Two Brown University undergraduates who spent their spring break together in Trinidad have yet to return to the university, prompting the State Department to begin an investigation on Thursday, CBS KYTX-TV reported. University officials sent an e-mail to the Brown student body on Wednesday, announcing that the "Division of Campus Life and Student Services is working with family, friends, law enforcement officials and other agencies to locate the students," who were expected to return to campus at the beginning of the week, The Brown Daily Herald reported. The university and State Department have yet to release the missing students' names or any details regarding the investigation.

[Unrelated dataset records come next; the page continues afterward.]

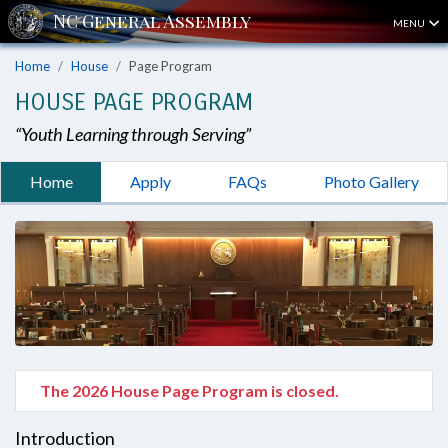
MENU
Home
House
Page Program
HOUSE PAGE PROGRAM
“Youth Learning through Serving”
Home
Apply
FAQs
Photo Gallery
The 2026 House Page Program is closed.
Introduction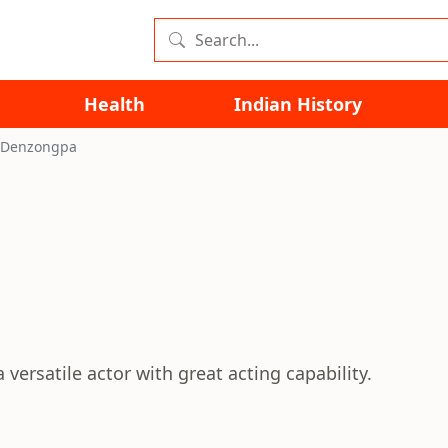
Health
Indian History
 Denzongpa
versatile actor with great acting capability.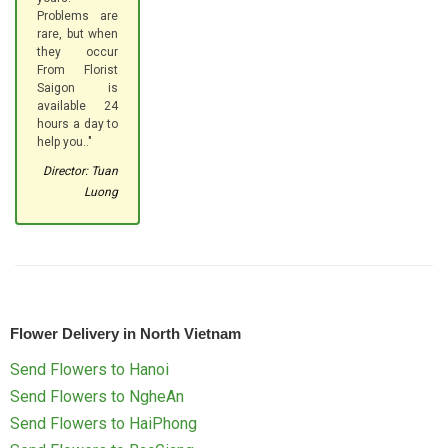
Problems are
rare, but when
they occur
From Florist
Saigon is
available 24
hours a day to
help you.."
Director: Tuan
Luong
Flower Delivery in North Vietnam
Send Flowers to Hanoi
Send Flowers to NgheAn
Send Flowers to HaiPhong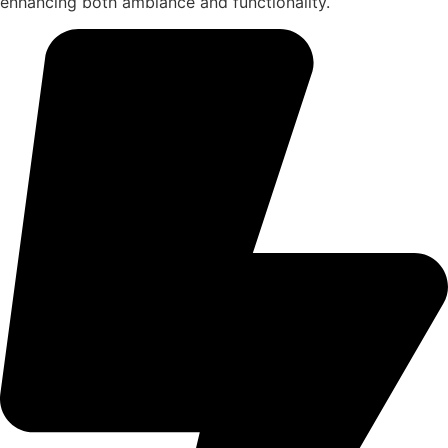
enhancing both ambiance and functionality.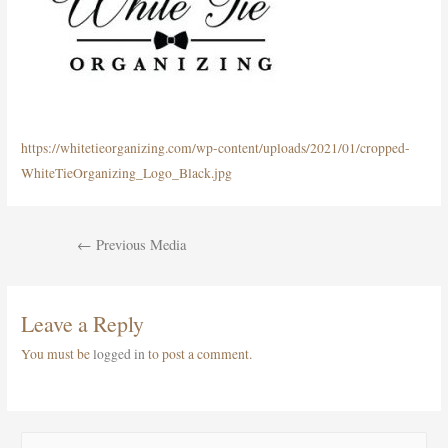
https://whitetieorganizing.com/wp-content/uploads/2021/01/cropped-
WhiteTieOrganizing_Logo_Black.jpg
Post
←
Previous Media
navigation
Leave a Reply
You must be
logged in
to post a comment.
S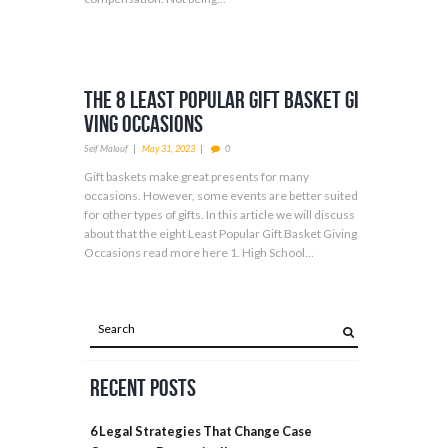
The 8 Least Popular Gift Basket Gi
ving Occasions
Seif Malouf
May 31, 2023
0
Gift baskets make great presents for many
occasions. However, some events are better suited
for other types of gifts. In this article we will discuss
about that the eight Least Popular Gift Basket Giving
Occasions read more here 1. High School...
Recent Posts
6 Legal Strategies That Change Case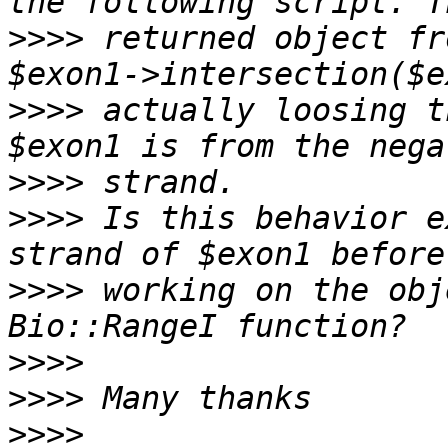
>>>>
 returned object fr
>>>>
 actually loosing t
>>>>
>>>>
 Is this behavior e
>>>>
 working on the obj
>>>>
>>>>
>>>>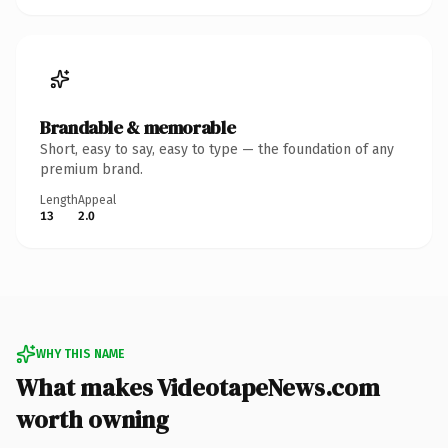
Brandable & memorable
Short, easy to say, easy to type — the foundation of any
premium brand.
Length
Appeal
13
2.0
WHY THIS NAME
What makes VideotapeNews.com
worth owning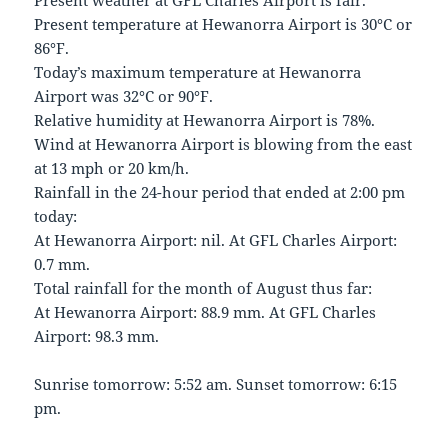
Present weather at GFL Charles Airport is fair.
Present temperature at Hewanorra Airport is 30°C or
86°F.
Today’s maximum temperature at Hewanorra
Airport was 32°C or 90°F.
Relative humidity at Hewanorra Airport is 78%.
Wind at Hewanorra Airport is blowing from the east
at 13 mph or 20 km/h.
Rainfall in the 24-hour period that ended at 2:00 pm
today:
At Hewanorra Airport: nil. At GFL Charles Airport:
0.7 mm.
Total rainfall for the month of August thus far:
At Hewanorra Airport: 88.9 mm. At GFL Charles
Airport: 98.3 mm.
Sunrise tomorrow: 5:52 am. Sunset tomorrow: 6:15
pm.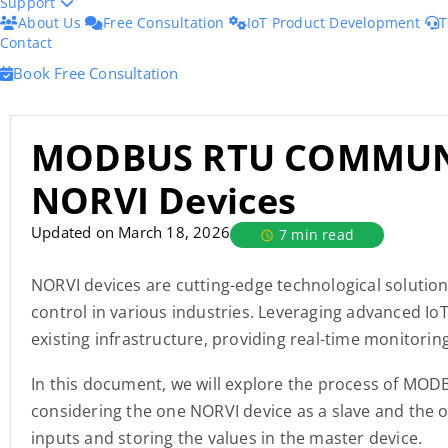
Support
About Us
Free Consultation
IoT Product Development
T
Contact
Book Free Consultation
MODBUS RTU COMMUN
NORVI Devices
Updated on March 18, 2026
7 min read
NORVI devices are cutting-edge technological solution
control in various industries. Leveraging advanced Io
existing infrastructure, providing real-time monitorin
In this document, we will explore the process of MO
considering the one NORVI device as a slave and the o
inputs and storing the values in the master device.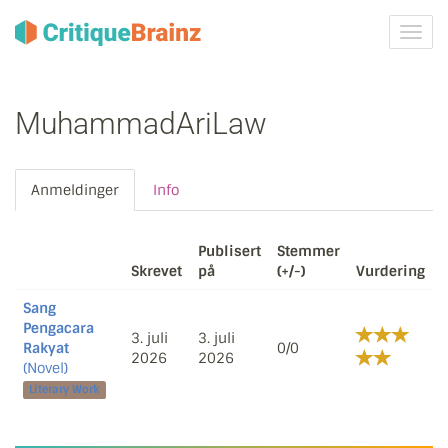
Skru
på
navig
MuhammadAriLaw
Anmeldinger
Info
Publisert
Stemmer
Skrevet
på
(+/-)
Vurdering
Sang
Pengacara
3. juli
3. juli
Rakyat
0/0
2026
2026
(Novel)
Literary Work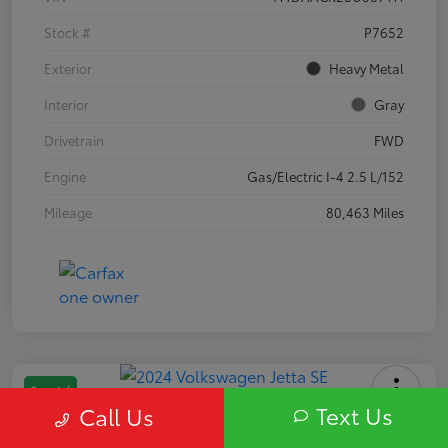
Stock #
P7652
Exterior
Heavy Metal
Interior
Gray
Drivetrain
FWD
Engine
Gas/Electric I-4 2.5 L/152
Mileage
80,463 Miles
Special
Text Us
Call Us
2024 Volkswagen Jetta SE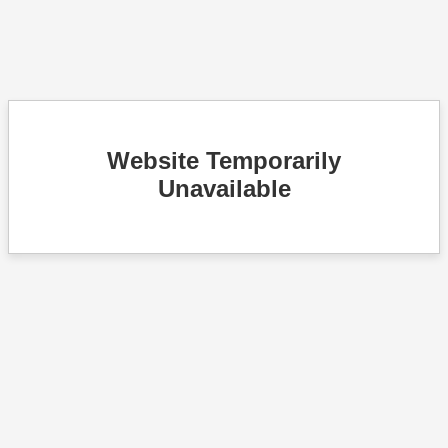
Website Temporarily
Unavailable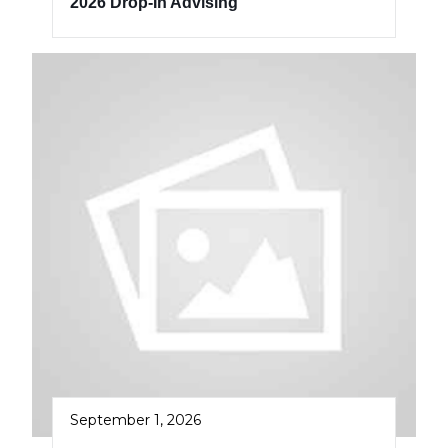
2026 Drop-In Advising
September 1, 2026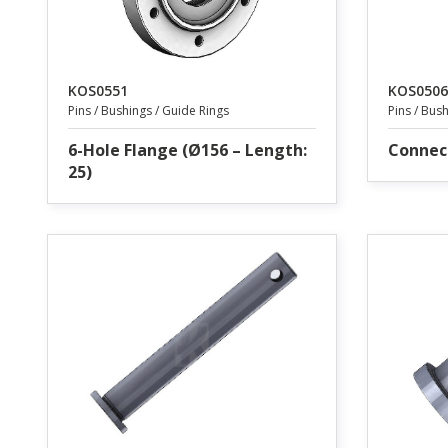
KOS0551
KOS0506
Pins / Bushings / Guide Rings
Pins / Bus
6-Hole Flange (Ø156 – Length:
Connec
25)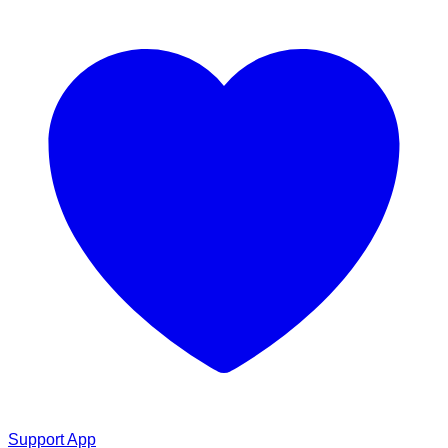
Support App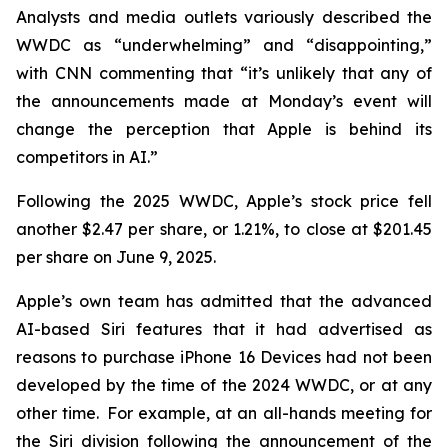
Analysts and media outlets variously described the
WWDC as “underwhelming” and “disappointing,”
with CNN commenting that “it’s unlikely that any of
the announcements made at Monday’s event will
change the perception that Apple is behind its
competitors in AI.”
Following the 2025 WWDC, Apple’s stock price fell
another $2.47 per share, or 1.21%, to close at $201.45
per share on June 9, 2025.
Apple’s own team has admitted that the advanced
AI-based Siri features that it had advertised as
reasons to purchase iPhone 16 Devices had not been
developed by the time of the 2024 WWDC, or at any
other time. For example, at an all-hands meeting for
the Siri division following the announcement of the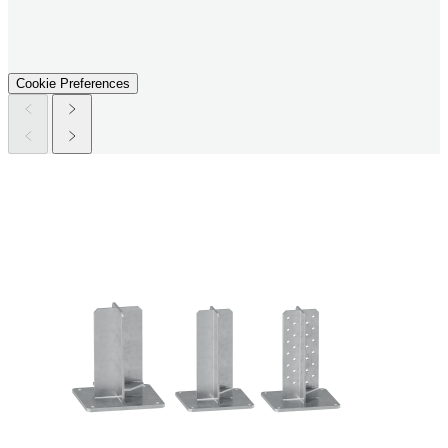
Cookie Preferences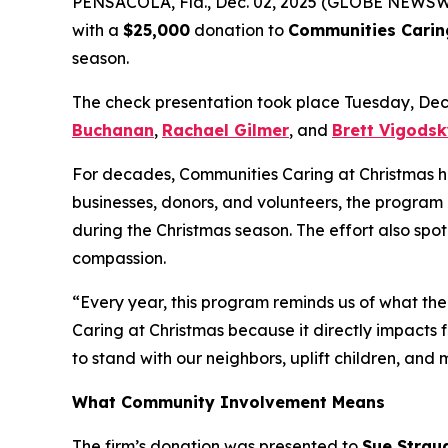
PENSACOLA, Fla., Dec. 02, 2025 (GLOBE NEWSW
with a
$25,000
donation to
Communities Carin
season.
The check presentation took place Tuesday, De
Buchanan
,
Rachael Gilmer
, and
Brett Vigods
For decades, Communities Caring at Christmas has 
businesses, donors, and volunteers, the program 
during the Christmas season. The effort also spo
compassion.
“Every year, this program reminds us of what the
Caring at Christmas because it directly impacts f
to stand with our neighbors, uplift children, and
What Community Involvement Means
The firm’s donation was presented to
Sue Strau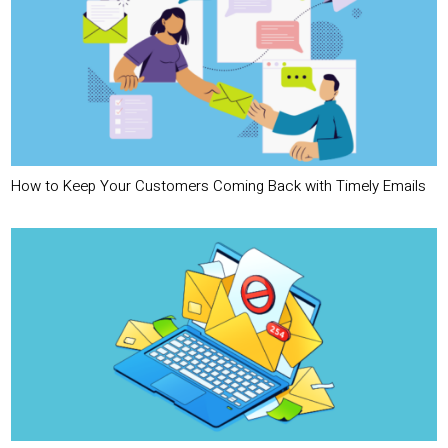
How to Keep Your Customers Coming Back with Timely Emails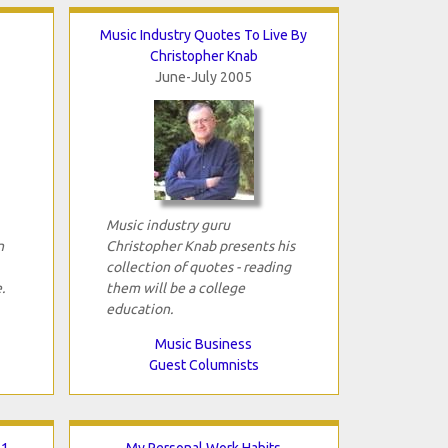
Music Industry Quotes To Live By
Christopher Knab
June-July 2005
Music industry guru
n
Christopher Knab presents his
collection of quotes - reading
.
them will be a college
education.
Music Business
Guest Columnists
 1
My Personal Work Habits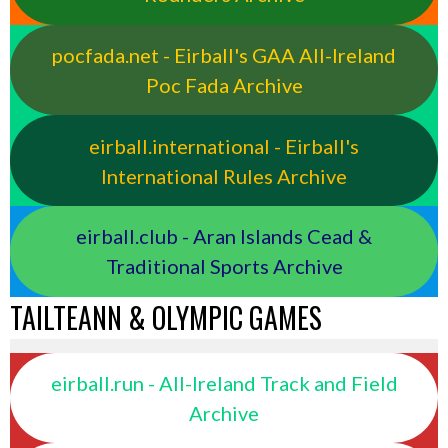
pocfada.net - Eirball's GAA All-Ireland
Poc Fada Archive
eirball.international - Eirball's
International Rules Archive
eirball.club - Aran Islands Cead &
Traditional Sports Archive
TAILTEANN & OLYMPIC GAMES
eirball.run - All-Ireland Track and Field
Archive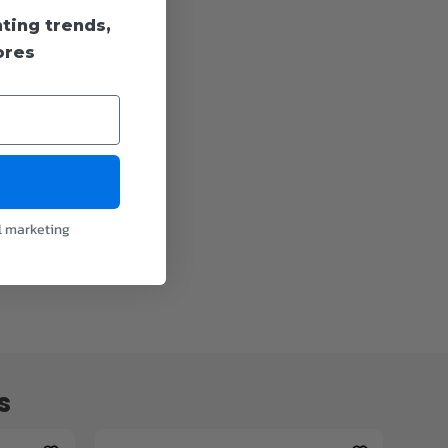
hting trends,
ores
l marketing
s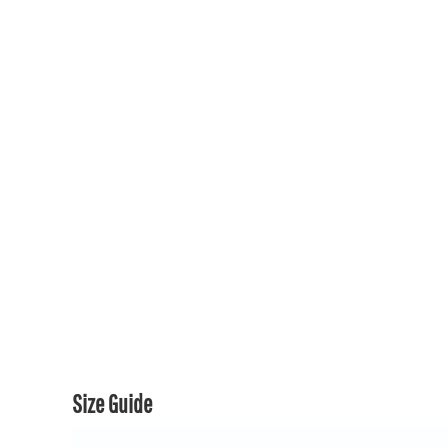
150TH COLLECTION
150TH COLLECTION
CONTACT US & FAQ
LOGIN
REGISTER
CART: 0 ITEM
CURRENCY:
Size Guide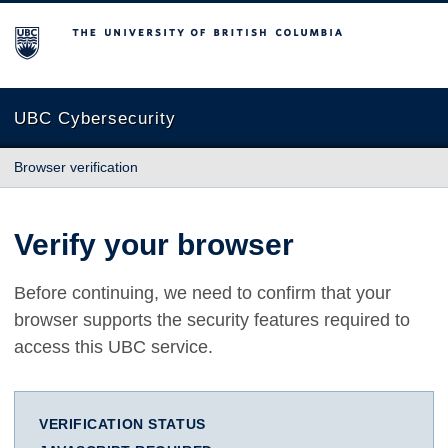
The University of British Columbia
UBC Cybersecurity
Browser verification
Verify your browser
Before continuing, we need to confirm that your
browser supports the security features required to
access this UBC service.
VERIFICATION STATUS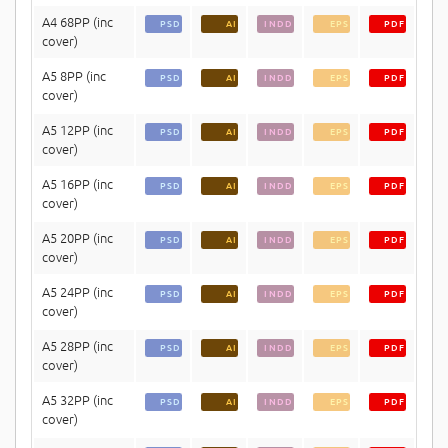
A4 68PP (inc
PSD
AI
INDD
EPS
PDF
cover)
A5 8PP (inc
PSD
AI
INDD
EPS
PDF
cover)
A5 12PP (inc
PSD
AI
INDD
EPS
PDF
cover)
A5 16PP (inc
PSD
AI
INDD
EPS
PDF
cover)
A5 20PP (inc
PSD
AI
INDD
EPS
PDF
cover)
A5 24PP (inc
PSD
AI
INDD
EPS
PDF
cover)
A5 28PP (inc
PSD
AI
INDD
EPS
PDF
cover)
A5 32PP (inc
PSD
AI
INDD
EPS
PDF
cover)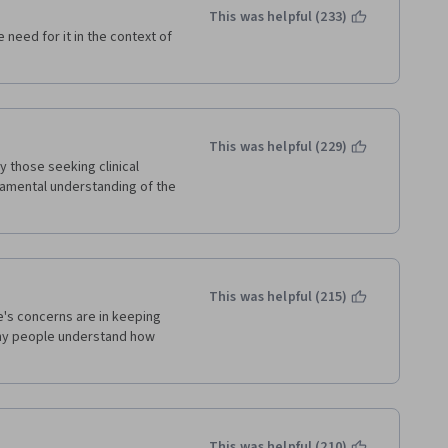
This was helpful (233)
 need for it in the context of 
This was helpful (229)
y those seeking clinical 
amental understanding of the 
This was helpful (215)
's concerns are in keeping 
many people understand how 
This was helpful (210)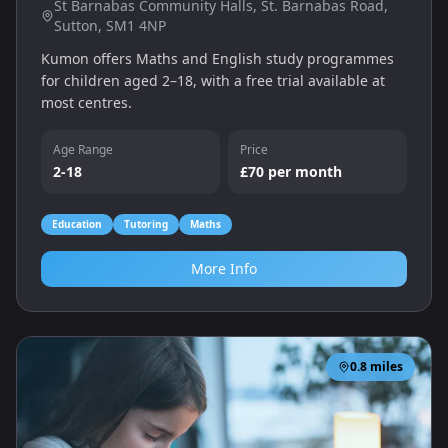
St Barnabas Community Halls, St. Barnabas Road,
Sutton, SM1 4NP
Kumon offers Maths and English study programmes
for children aged 2–18, with a free trial available at
most centres.
Age Range
Price
2-18
£70 per month
Education
Tutoring
Maths
More Info
0.8
miles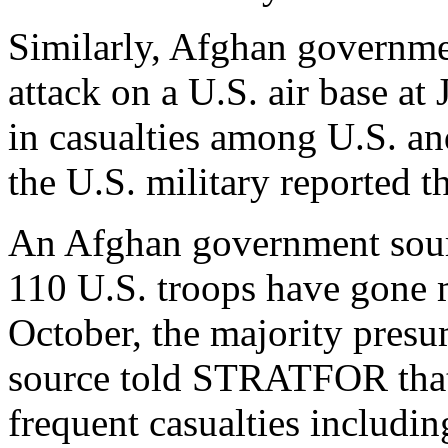
Similarly, Afghan governmen
attack on a U.S. air base at
in casualties among U.S. an
the U.S. military reported t
An Afghan government sourc
110 U.S. troops have gone 
October, the majority presu
source told STRATFOR that 
frequent casualties including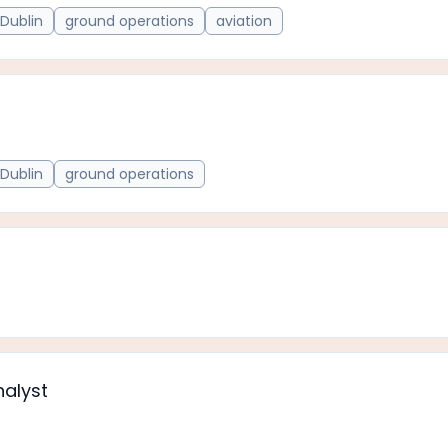
Dublin
ground operations
aviation
Dublin
ground operations
nalyst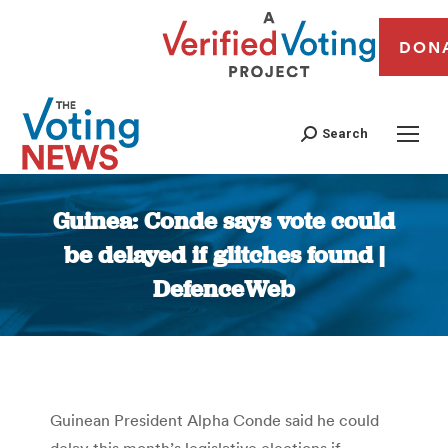
DON
Search
Guinea: Conde says vote could
be delayed if glitches found |
DefenceWeb
You are here:
Guinean President Alpha Conde said he could
delay this month’s legislative elections if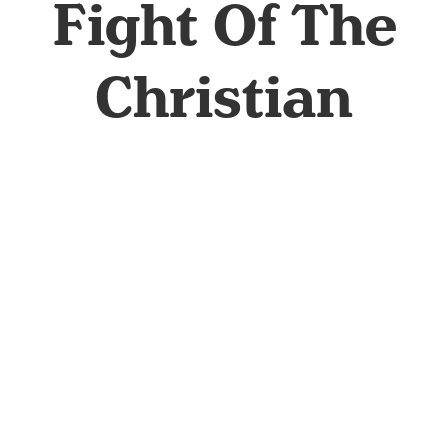
Fight Of The
Christian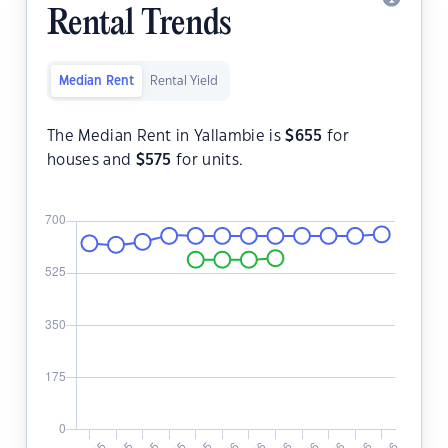
Rental Trends
Median Rent
Rental Yield
The Median Rent in Yallambie is
$
655
for
houses and
$
575
for units.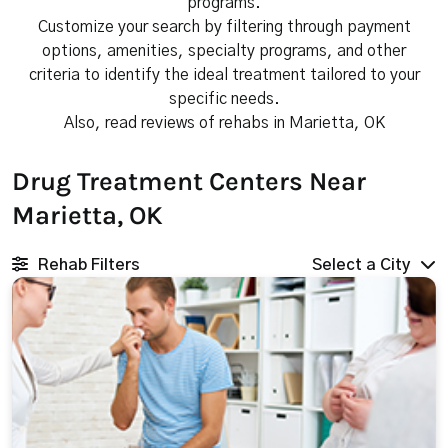
programs.
Customize your search by filtering through payment
options, amenities, specialty programs, and other
criteria to identify the ideal treatment tailored to your
specific needs.
Also, read reviews of rehabs in Marietta, OK
Drug Treatment Centers Near
Marietta, OK
Rehab Filters
Select a City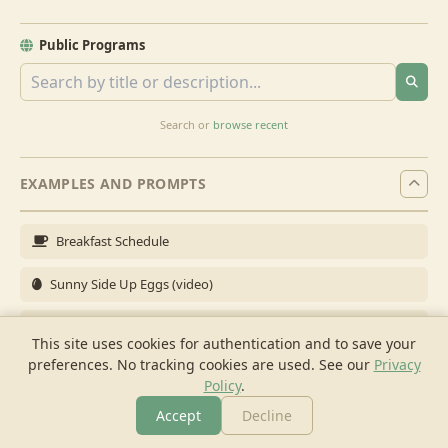
Public Programs
Search or
browse recent
EXAMPLES AND PROMPTS
Breakfast Schedule
Sunny Side Up Eggs (video)
Full Breakfast
This site uses cookies for authentication and to save your
preferences. No tracking cookies are used.
See our
Privacy
Brunch for 6
Policy
.
Breakfast Meal Prep
Accept
Decline
More
Browse
Cook
Shopping
Chat
More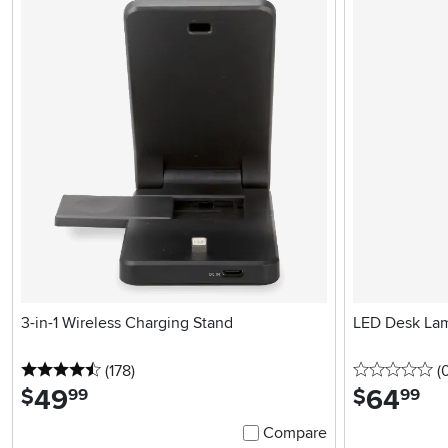
3-in-1 Wireless Charging Stand
LED Desk Lam
4.5 stars
reviews
0 
(178
)
(
49
.
64
.
$
$
99
99
Compare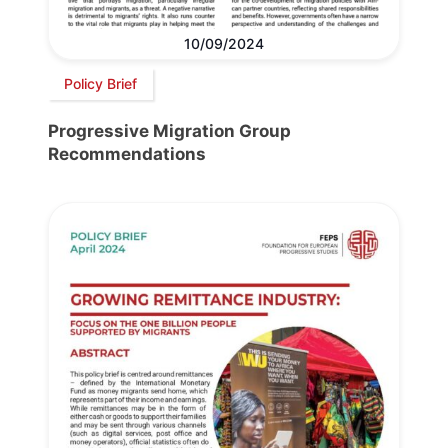
10/09/2024
Policy Brief
Progressive Migration Group
Recommendations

Sen. Judd Gregg, R-N.H., said he believes President Barack Obama's budget proposal will create a deficit that will be harmful to future generations in a opinion column published Wednesday in the New Hampshire Union Leader. Gregg's editorial argues that the president's budget fails to diminish wasteful government spending and does not appropriately allocate tax increases to reduce the deficit. In addition, Gregg argued that the tax hikes suggested in the budget will harm small-business owners, which he said create 70 percent of all new jobs each year. "When millions of Americans are out of work, taxing job creators and making it harder to run a business are certainly not the answer," Gregg wrote.

After over a day of deliberation, a jury decided Thursday that the University of Colorado wrongfully dismissed Ward Churchill, a former professor who wrote a controversial essay comparing the World Trade Center victims of Sept. 11 to an infamous Nazi official, The New York Times reported. Although the university's attorney argued that the decision to fire Churchill stemmed from an investigation that revealed academic misconduct and plagiarism in the professor's work, the jury ruled that his political opinions were "substantial or motivating" in the school's choice to dismiss Churchill. The jury awarded Churchill $1 in damages. "I didn't ask for money, I asked for justice," Churchill told The Times. He said he expects to be reinstated by the university, a decision that Denver Chief District Judge Larry Naves will make at a later hearing, The Times reported.